_Instruction:_
Each record should be given back exactly, with none missing.

- Opening Delimiter -

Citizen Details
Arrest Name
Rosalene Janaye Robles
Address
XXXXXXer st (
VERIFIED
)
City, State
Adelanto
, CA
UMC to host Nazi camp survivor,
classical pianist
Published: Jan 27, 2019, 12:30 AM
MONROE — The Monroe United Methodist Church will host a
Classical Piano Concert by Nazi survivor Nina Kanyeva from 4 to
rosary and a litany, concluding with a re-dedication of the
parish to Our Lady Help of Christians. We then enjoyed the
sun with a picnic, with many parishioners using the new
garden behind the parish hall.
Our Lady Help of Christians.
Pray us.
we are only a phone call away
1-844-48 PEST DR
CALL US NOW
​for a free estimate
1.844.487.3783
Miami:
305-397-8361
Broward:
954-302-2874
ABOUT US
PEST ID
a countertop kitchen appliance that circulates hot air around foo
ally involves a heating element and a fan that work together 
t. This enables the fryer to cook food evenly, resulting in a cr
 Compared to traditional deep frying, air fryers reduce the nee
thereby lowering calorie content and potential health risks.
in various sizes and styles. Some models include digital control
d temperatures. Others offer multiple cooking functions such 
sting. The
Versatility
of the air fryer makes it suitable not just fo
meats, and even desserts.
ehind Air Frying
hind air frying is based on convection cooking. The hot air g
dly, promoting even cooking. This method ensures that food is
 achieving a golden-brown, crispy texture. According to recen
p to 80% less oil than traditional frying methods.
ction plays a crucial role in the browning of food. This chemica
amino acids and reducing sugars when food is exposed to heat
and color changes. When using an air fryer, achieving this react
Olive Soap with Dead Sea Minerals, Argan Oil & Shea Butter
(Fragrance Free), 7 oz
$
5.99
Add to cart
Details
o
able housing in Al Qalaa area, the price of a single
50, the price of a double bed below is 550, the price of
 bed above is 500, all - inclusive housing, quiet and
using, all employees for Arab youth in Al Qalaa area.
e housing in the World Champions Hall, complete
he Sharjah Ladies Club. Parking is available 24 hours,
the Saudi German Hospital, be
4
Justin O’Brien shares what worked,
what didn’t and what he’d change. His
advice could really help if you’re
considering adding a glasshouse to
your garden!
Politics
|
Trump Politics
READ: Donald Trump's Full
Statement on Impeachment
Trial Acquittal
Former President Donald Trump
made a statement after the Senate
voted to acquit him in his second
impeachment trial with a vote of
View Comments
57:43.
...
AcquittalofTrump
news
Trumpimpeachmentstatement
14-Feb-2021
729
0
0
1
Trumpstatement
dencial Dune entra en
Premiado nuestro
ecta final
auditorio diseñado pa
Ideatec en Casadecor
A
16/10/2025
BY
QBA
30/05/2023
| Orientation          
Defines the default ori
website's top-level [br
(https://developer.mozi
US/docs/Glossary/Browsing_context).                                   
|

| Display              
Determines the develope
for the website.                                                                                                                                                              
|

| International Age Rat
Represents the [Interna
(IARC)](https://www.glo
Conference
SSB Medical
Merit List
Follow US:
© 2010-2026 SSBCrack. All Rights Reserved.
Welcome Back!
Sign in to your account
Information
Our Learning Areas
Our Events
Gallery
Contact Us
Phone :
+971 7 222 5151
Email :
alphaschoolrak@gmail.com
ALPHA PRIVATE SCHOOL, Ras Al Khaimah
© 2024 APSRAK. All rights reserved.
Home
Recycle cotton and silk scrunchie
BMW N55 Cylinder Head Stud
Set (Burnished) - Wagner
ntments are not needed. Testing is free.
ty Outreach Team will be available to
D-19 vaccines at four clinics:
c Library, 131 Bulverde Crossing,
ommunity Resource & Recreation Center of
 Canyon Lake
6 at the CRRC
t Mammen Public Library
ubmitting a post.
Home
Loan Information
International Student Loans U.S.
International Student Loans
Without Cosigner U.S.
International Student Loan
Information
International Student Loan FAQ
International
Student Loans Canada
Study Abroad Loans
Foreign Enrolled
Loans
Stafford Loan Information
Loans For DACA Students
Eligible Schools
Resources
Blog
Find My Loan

- Closing Delimiter -

_Solution for this task:_
Citizen Details
Arrest Name
Rosalene Janaye Robles
Address
XXXXXXer st (
VERIFIED
)
City, State
Adelanto
, CA
UMC to host Nazi camp survivor,
classical pianist
Published: Jan 27, 2019, 12:30 AM
MONROE — The Monroe United Methodist Church will host a
Classical Piano Concert by Nazi survivor Nina Kanyeva from 4 to
rosary and a litany, concluding with a re-dedication of the
parish to Our Lady Help of Christians. We then enjoyed the
sun with a picnic, with many parishioners using the new
garden behind the parish hall.
Our Lady Help of Christians.
Pray us.
we are only a phone call away
1-844-48 PEST DR
CALL US NOW
​for a free estimate
1.844.487.3783
Miami:
305-397-8361
Broward:
954-302-2874
ABOUT US
PEST ID
a countertop kitchen appliance that circulates hot air around foo
ally involves a heating element and a fan that work together 
t. This enables the fryer to cook food evenly, resulting in a cr
 Compared to traditional deep frying, air fryers reduce the nee
thereby lowering calorie content and potential health risks.
in various sizes and styles. Some models include digital control
d temperatures. Others offer multiple cooking functions such 
sting. The
Versatility
of the air fryer makes it suitable not just fo
meats, and even desserts.
ehind Air Frying
hind air frying is based on convection cooking. The hot air g
dly, promoting even cooking. This method ensures that food is
 achieving a golden-brown, crispy texture. According to recen
p to 80% less oil than traditional frying methods.
ction plays a crucial role in the browning of food. This chemica
amino acids and reducing sugars when food is exposed to heat
and color changes. When using an air fryer, achieving this react
Olive Soap with Dead Sea Minerals, Argan Oil & Shea Butter
(Fragrance Free), 7 oz
$
5.99
Add to cart
Details
o
able housing in Al Qalaa area, the price of a single
50, the price of a double bed below is 550, the price of
 bed above is 500, all - inclusive housing, quiet and
using, all employees for Arab youth in Al Qalaa area.
e housing in the World Champions Hall, complete
he Sharjah Ladies Club. Parking is available 24 hours,
the Saudi German Hospital, be
4
Justin O’Brien shares what worked,
what didn’t and what he’d change. His
advice could really help if you’re
considering adding a glasshouse to
your garden!
Politics
|
Trump Politics
READ: Donald Trump's Full
Statement on Impeachment
Trial Acquittal
Former President Donald Trump
made a statement after the Senate
voted to acquit him in his second
impeachment trial with a vote of
View Comments
57:43.
...
AcquittalofTrump
news
Trumpimpeachmentstatement
14-Feb-2021
729
0
0
1
Trumpstatement
dencial Dune entra en
Premiado nuestro
ecta final
auditorio diseñado pa
Ideatec en Casadecor
A
16/10/2025
BY
QBA
30/05/2023
| Orientation          
Defines the default ori
website's top-level [br
(https://developer.mozi
US/docs/Glossary/Browsing_context).                                   
|

| Display              
Determines the develope
for the website.                                                                                                                                                              
|

| International Age Rat
Represents the [Interna
(IARC)](https://www.glo
Conference
SSB Medical
Merit List
Follow US:
© 2010-2026 SSBCrack. All Rights Reserved.
Welcome Back!
Sign in to your account
Information
Our Learning Areas
Our Events
Gallery
Contact Us
Phone :
+971 7 222 5151
Email :
alphaschoolrak@gmail.com
ALPHA PRIVATE SCHOOL, Ras Al Khaimah
© 2024 APSRAK. All rights reserved.
Home
Recycle cotton and silk scrunchie
BMW N55 Cylinder Head Stud
Set (Burnished) - Wagner
ntments are not needed. Testing is free.
ty Outreach Team will be available to
D-19 vaccines at four clinics:
c Library, 131 Bulverde Crossing,
ommunity Resource & Recreation Center of
 Canyon Lake
6 at the CRRC
t Mammen Public Library
ubmitting a post.
Home
Loan Information
International Student Loans U.S.
International Student Loans
Without Cosigner U.S.
International Student Loan
Information
International Student Loan FAQ
International
Student Loans Canada
Study Abroad Loans
Foreign Enrolled
Loans
Stafford Loan Information
Loans For DACA Students
Eligible Schools
Resources
Blog
Find My Loan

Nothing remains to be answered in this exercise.